This Is AuburnElectronic Theses and Dissertations

Understanding Teleost Genome Structure and Organization: Alternative Splicing, Gene Duplication, and Whole Genome Assembly

Date

2012-06-19

Author

Lu, Jianguo

Type of Degree

dissertation

Department

Fisheries and Allied Aquacultures

Abstract

We conducted both same-species and cross-species analysis utilizing the Genome Mapping and Alignment Program (GMAP) and an AS pipeline (ASpipe) to study AS in four genome-enabled species (Danio rerio, Oryzias latipes, Gasterosteus aculeatus, Takifugu rubripes) and one species lacking a complete genome sequence, Ictalurus punctatus. AS frequency was lowest in the highly duplicated genome of zebrafish (17% of mapped genes). The compact genome of the pufferfish showed the highest occurrence of AS ( 43% of mapped genes). An inverse correlation between AS frequency and genome size was consistent across all analyzed species. Approximately 50% of AS genes identified by same-species comparisons were shared among two or more species. We have analyzed gene duplication patterns and duplication types among the available teleost genomes and found that a large number of genes were tandemly and intrachromosomally duplicated, suggesting their origin of independent and continuous duplication. This is particularly true for the zebrafish genome. Further analysis of the duplicated gene sets indicated that a significant portion of duplicated genes in the zebrafish genome were of recent, lineage-specific duplication events.

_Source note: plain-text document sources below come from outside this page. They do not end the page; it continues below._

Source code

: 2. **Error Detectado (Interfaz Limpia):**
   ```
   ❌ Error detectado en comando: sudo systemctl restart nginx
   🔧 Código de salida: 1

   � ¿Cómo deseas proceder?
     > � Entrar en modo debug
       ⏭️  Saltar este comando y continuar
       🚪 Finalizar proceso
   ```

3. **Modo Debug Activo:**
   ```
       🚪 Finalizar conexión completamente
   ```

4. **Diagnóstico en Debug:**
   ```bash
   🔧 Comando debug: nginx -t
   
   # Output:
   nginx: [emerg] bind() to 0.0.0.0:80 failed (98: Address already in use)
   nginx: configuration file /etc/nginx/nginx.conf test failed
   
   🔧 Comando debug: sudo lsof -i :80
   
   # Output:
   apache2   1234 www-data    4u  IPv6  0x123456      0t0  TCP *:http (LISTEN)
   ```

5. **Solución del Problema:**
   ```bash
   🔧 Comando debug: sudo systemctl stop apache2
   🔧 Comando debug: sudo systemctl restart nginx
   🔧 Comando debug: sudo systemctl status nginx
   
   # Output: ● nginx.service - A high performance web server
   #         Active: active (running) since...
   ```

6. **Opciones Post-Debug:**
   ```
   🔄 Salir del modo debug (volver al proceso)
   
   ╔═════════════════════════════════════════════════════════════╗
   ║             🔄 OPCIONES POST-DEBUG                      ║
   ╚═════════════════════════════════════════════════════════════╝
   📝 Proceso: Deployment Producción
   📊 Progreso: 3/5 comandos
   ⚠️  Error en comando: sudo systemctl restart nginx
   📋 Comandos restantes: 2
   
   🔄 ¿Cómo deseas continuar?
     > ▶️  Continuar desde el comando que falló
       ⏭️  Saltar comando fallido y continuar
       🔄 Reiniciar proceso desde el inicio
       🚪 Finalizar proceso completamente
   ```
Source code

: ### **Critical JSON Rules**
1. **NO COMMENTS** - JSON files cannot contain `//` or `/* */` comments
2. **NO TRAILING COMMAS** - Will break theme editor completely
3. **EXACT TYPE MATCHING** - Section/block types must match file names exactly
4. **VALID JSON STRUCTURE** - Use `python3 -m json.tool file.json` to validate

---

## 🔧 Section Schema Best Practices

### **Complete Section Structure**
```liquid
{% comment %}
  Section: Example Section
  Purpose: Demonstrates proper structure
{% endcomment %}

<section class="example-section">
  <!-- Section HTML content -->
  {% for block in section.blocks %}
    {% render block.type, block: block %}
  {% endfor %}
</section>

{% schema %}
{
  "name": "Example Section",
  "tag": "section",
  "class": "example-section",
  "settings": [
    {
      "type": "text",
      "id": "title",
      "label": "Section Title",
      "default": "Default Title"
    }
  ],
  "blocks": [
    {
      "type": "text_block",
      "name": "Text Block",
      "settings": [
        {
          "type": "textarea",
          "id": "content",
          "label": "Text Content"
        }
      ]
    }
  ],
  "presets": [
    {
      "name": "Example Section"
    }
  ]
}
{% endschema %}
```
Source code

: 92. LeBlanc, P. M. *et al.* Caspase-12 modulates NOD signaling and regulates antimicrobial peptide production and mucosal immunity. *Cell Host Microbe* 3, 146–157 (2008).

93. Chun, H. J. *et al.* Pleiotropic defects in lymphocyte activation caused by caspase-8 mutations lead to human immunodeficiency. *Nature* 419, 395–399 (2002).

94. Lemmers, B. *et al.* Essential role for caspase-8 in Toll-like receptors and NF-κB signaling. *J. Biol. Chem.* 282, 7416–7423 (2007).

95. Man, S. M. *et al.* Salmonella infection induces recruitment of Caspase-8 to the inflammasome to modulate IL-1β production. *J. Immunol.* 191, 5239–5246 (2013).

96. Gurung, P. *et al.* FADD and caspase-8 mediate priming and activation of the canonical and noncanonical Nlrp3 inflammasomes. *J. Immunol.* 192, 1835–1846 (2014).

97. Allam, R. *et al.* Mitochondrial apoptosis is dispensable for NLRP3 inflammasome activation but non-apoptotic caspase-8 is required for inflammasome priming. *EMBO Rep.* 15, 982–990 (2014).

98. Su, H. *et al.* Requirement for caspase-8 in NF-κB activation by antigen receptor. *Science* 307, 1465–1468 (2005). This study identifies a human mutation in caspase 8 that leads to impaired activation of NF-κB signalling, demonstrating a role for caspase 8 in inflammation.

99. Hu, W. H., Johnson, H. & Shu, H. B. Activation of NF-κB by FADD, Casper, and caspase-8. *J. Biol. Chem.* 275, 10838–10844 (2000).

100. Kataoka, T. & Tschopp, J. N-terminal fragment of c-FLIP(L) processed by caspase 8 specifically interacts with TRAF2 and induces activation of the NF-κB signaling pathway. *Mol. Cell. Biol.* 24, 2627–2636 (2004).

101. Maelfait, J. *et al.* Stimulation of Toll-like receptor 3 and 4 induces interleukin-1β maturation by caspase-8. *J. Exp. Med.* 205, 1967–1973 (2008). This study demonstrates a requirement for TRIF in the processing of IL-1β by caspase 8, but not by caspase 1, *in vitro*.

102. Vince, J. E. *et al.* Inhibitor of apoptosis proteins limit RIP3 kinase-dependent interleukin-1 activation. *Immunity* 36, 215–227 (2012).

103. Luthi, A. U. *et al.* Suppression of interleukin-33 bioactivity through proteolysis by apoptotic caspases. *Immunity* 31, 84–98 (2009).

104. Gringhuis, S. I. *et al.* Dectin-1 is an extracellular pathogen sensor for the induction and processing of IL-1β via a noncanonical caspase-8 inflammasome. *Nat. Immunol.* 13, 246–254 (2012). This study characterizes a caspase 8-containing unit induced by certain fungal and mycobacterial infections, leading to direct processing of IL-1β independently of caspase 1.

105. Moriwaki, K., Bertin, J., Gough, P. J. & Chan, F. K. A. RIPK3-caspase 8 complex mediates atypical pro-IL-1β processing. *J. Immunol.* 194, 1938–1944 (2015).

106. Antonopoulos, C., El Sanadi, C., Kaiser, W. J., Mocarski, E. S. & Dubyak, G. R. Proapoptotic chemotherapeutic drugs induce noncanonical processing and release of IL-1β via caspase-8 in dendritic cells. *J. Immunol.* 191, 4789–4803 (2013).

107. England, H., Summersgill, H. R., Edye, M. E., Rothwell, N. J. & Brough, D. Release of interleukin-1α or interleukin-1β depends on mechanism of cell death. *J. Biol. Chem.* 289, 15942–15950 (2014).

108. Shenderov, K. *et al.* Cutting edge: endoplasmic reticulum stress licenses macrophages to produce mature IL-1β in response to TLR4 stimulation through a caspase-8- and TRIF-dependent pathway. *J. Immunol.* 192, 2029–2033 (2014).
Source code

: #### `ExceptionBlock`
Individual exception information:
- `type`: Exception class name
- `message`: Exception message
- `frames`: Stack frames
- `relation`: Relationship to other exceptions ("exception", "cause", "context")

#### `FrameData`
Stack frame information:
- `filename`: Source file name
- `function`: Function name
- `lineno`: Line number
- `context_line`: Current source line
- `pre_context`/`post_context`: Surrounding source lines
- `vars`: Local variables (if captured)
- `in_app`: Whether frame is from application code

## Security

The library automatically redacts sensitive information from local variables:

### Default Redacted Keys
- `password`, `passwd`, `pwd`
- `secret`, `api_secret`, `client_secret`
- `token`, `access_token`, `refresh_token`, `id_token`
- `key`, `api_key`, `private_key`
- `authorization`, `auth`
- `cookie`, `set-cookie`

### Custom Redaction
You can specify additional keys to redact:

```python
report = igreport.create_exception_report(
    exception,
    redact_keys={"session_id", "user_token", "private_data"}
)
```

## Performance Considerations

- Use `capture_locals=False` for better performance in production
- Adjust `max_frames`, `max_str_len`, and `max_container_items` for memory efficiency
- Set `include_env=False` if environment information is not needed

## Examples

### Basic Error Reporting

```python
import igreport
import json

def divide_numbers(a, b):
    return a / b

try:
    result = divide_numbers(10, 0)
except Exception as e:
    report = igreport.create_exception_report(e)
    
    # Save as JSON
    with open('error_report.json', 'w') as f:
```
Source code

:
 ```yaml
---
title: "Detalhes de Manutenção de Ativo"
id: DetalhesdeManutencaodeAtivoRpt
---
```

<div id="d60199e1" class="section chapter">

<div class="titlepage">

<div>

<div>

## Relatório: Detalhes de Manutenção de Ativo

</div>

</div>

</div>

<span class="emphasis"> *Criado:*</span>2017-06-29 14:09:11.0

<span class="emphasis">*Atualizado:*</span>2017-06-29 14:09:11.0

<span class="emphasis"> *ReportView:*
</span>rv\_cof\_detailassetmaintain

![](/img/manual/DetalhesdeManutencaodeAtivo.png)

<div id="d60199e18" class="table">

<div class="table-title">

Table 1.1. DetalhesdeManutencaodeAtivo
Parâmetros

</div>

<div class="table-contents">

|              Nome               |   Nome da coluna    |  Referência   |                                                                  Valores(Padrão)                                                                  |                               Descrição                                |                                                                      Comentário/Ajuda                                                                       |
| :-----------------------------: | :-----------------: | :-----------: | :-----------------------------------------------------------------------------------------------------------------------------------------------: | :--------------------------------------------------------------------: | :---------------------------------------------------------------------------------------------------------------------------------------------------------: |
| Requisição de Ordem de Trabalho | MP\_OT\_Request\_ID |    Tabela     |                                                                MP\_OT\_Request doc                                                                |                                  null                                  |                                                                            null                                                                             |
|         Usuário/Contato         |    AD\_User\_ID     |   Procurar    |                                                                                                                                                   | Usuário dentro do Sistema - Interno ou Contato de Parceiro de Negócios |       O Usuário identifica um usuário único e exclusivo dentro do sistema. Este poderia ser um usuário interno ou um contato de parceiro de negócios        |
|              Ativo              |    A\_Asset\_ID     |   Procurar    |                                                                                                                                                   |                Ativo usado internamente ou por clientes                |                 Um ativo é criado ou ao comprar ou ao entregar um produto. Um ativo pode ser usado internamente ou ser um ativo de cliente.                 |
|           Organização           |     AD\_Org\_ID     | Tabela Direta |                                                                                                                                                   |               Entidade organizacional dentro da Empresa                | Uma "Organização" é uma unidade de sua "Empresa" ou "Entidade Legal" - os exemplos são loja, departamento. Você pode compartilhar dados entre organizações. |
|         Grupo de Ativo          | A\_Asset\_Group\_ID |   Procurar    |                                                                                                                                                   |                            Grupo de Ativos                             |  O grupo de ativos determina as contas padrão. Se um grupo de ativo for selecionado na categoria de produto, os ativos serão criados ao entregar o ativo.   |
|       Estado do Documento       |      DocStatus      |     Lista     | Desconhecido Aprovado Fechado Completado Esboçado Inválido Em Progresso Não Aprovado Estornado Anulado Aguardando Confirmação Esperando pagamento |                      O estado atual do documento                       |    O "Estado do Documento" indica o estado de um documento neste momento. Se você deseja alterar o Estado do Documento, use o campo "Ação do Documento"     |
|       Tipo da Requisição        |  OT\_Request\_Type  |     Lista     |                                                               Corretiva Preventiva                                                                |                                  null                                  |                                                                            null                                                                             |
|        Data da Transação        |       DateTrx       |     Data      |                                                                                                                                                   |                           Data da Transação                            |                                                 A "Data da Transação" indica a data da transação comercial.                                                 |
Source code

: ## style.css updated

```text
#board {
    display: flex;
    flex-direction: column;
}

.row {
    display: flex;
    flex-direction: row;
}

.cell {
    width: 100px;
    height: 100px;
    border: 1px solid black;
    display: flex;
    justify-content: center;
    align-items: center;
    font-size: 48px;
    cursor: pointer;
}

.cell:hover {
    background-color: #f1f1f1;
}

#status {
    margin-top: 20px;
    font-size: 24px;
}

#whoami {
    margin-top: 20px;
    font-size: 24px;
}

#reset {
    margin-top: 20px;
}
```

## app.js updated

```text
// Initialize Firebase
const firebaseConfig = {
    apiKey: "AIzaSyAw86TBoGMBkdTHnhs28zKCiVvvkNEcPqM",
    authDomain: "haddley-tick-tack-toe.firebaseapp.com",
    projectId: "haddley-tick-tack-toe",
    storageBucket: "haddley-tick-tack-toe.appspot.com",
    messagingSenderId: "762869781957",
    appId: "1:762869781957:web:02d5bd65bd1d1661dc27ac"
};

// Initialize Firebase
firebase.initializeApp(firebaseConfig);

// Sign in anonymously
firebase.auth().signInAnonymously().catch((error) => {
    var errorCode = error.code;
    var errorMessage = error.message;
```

Most strikingly, a subset of duplicated genes is enriched among the recently duplicated genes involved in immune or sensory response pathways. Because of the rapid improvements in cost and quality of sequencing data, de novo sequencing and assembly is possible not only in large sequencing centers, but also in small labs. This project addressed the Message Passing Interface (MPI) version assembler software, MPI-Velvet. It can process high coverage data sets and quickly reconstruct the underlying sequences. The catfish genome database, cBARBEL(abbreviated from catfish Breeder And Researcher Bioinformatics Entry Location) is an online open-access database for genome biology of ictalurid catfish (Ictalurus spp.). It serves as a comprehensive, integrative platform for all aspects of catfish genetics, genomics and related data resources. cBARBEL provides BLAST-based, fuzzy and specific search functions, visualization of catfish linkage, physical and integrated maps, a catfish EST contig viewer with SNP information overlay, and GBrowse-based organization of catfish genomic data based on sequence similarity with zebrafish chromosomes.